Take time to hike this park. It’s Missouri’s premier example of karst topography, a landscape with sinks, caves, underground streams, large springs, and a natural bridge. Stop first at the visitors center for a map of the trails and boardwalks, which make it easy to visit these sites.
If you’re driving around the Lake of the Ozarks area with children in tow, they will likely beg you to stop at a few man-made attractions. Several miniature golf courses with varying designs are here; some include go-cart tracks. Water parks are another option in the summer. Timber Falls is an indoor water park that’s open year-round at Tan-Tar-A Resort. It’s available to the general public, not just resort guests. The central feature is the “Ozark Wilderness” tree house with a huge wooden bucket that tips over and spills out 700 gallons of water every two minutes. The park also has water slides, an activity pool with water basketball, a 21-seat whirlpool, and a lazy river. Tan-Tar-A also has a bowling alley and Bears Den Arcade; horseback riding; a golf course and a miniature golf course; boat rentals; and tours of the lake on a yacht called the Ozark Princess.

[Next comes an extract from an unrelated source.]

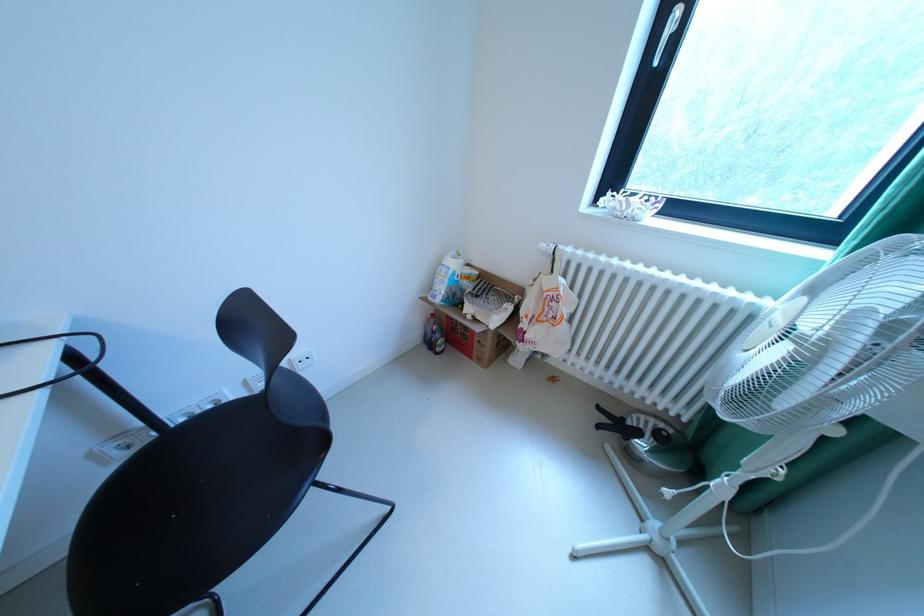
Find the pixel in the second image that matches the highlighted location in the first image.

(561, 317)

Adults can take a break at Tan-Tar-A Resort’s Windjammer Spa and Salon, a small spa offering popular salon services, and the Spa Shiki at the Lodge of Four Seasons. The latter is a full-service spa blending Japanese and American treatments. This 15,000-square-foot facility has 16 treatment rooms and offers 100 services.

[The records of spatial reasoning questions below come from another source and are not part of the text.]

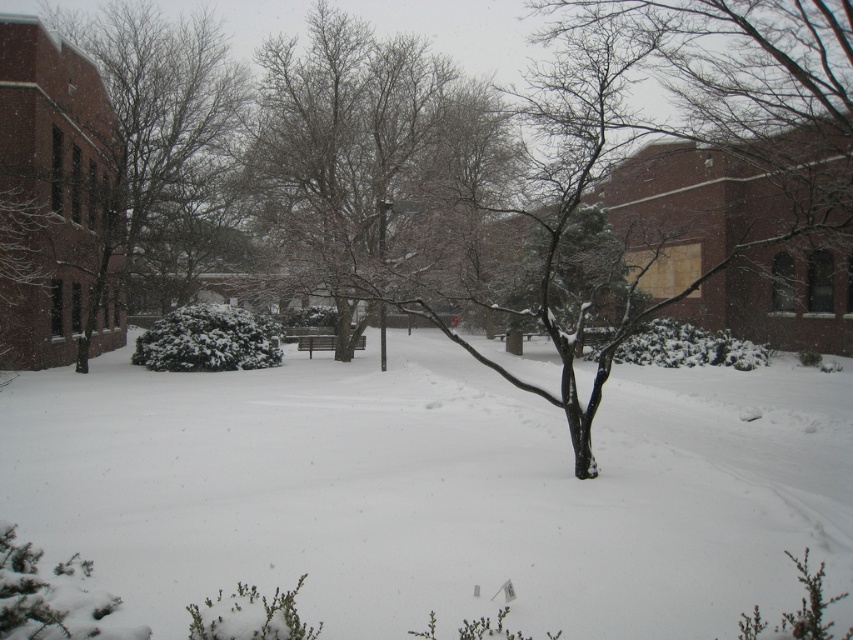
Does white fluffy snow at center appear over snow-covered tree at left?

Actually, white fluffy snow at center is below snow-covered tree at left.

Is white fluffy snow at center below snow-covered tree at left?

Correct, white fluffy snow at center is located below snow-covered tree at left.

This screenshot has width=853, height=640. Describe the element at coordinates (437, 490) in the screenshot. I see `white fluffy snow at center` at that location.

Identify the location of white fluffy snow at center. Image resolution: width=853 pixels, height=640 pixels. (437, 490).

Measure the distance between point (24, 19) and camera.

The distance of point (24, 19) from camera is 74.71 feet.

You are a GUI agent. You are given a task and a screenshot of the screen. Output one action in this format:
    pyautogui.click(x=<x>, y=<y>)
    Task: Click on the snow-covered tree at left
    The width and height of the screenshot is (853, 640).
    Given the screenshot: What is the action you would take?
    pyautogui.click(x=108, y=170)

What do you see at coordinates (108, 170) in the screenshot? I see `snow-covered tree at left` at bounding box center [108, 170].

Where is `snow-covered tree at left`? The height and width of the screenshot is (640, 853). snow-covered tree at left is located at coordinates (108, 170).

Can you confirm if white fluffy snow at center is positioned to the right of snow-covered tree at center?

Indeed, white fluffy snow at center is positioned on the right side of snow-covered tree at center.

Based on the photo, does white fluffy snow at center appear on the left side of snow-covered tree at center?

In fact, white fluffy snow at center is to the right of snow-covered tree at center.

Who is more distant from viewer, (206, 388) or (317, 96)?

Positioned behind is point (317, 96).

Find the location of a particular element. This screenshot has width=853, height=640. white fluffy snow at center is located at coordinates (437, 490).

Another attraction in the Lake of the Ozarks region is religious in nature. When Pope Paul VI designated Mary as “Mother of the Church” as part of Vatican II, citizens of the small lake community of Laurie began a movement to establish an international shrine to the mother of Jesus and mothers everywhere. In 1992 the National Shrine of Mary, Mother of the Church was dedicated on the grounds of St. Patrick’s Catholic Church. It’s believed to be the only one of its kind in the world.
The shrine features a 14-foot-tall stainless-steel revolving sculpture of Mary standing in a terraced amphitheater surrounded by flowers, fountains, and a waterfall running under her feet. An Avenue of Flags represents 101 nations. During the Christmas season, grounds are decorated with a million lights.
The Mother’s Wall of Life is engraved with the names of mothers from throughout the world on black granite surrounding the sculpture of Mary. Names are added all the time. The most famous name there is that of Pope John Paul’s mother. People of all faiths enjoy services at the church year-round. The grounds are always open to visitors.
If you’re a fan of golf, Lake of the Ozarks is for you. The region boasts 17 golf courses, 15 of which are public. They were designed by such pros as Tom Weiskopf, Bruce Devlin, and Robert Trent Jones Sr. Most are 18 holes; two are nine holes. The Arnold-Palmer-designed Osage National Golf Club has 27 holes with a choice of three 18-hole combinations.
The primary golf season in the area runs from March through November. The courses offer variations in length, degree of difficulty, elevation changes, water hazards, and layouts. For more information, visit www.golfingmissouri.com.
If shopping is more your thing, you’ll want to visit Osage Beach Premium Outlets’ 13 buildings, which contain 110 stores leased by top-name manufacturers. It’s the largest outlet center in Missouri, and one of the biggest in the United States. You’ll find shoes, home furnishings, clothing, gifts, and specialty items.
Another place to shop is Bagnell Dam Boulevard, known as the “Strip.” Located just west of the dam, it’s a family favorite with T-shirt shops, restaurants, flea markets, arcades, antiques stores, fudge shops, and souvenirs.
And, of course, let’s not forget food and nightlife. With more than 100 restaurants in the area “” including more than 35 on the waterfront “” you’ll find something you like. Fare ranges from fast food to gourmet. Choices include a full range of ethnic cuisine as well as traditional American. Many have Ozark specialties, such as catfish, trout, and barbecue. Besides the desserts found on restaurant menus, sweets lovers will enjoy ice cream parlors and custard stands.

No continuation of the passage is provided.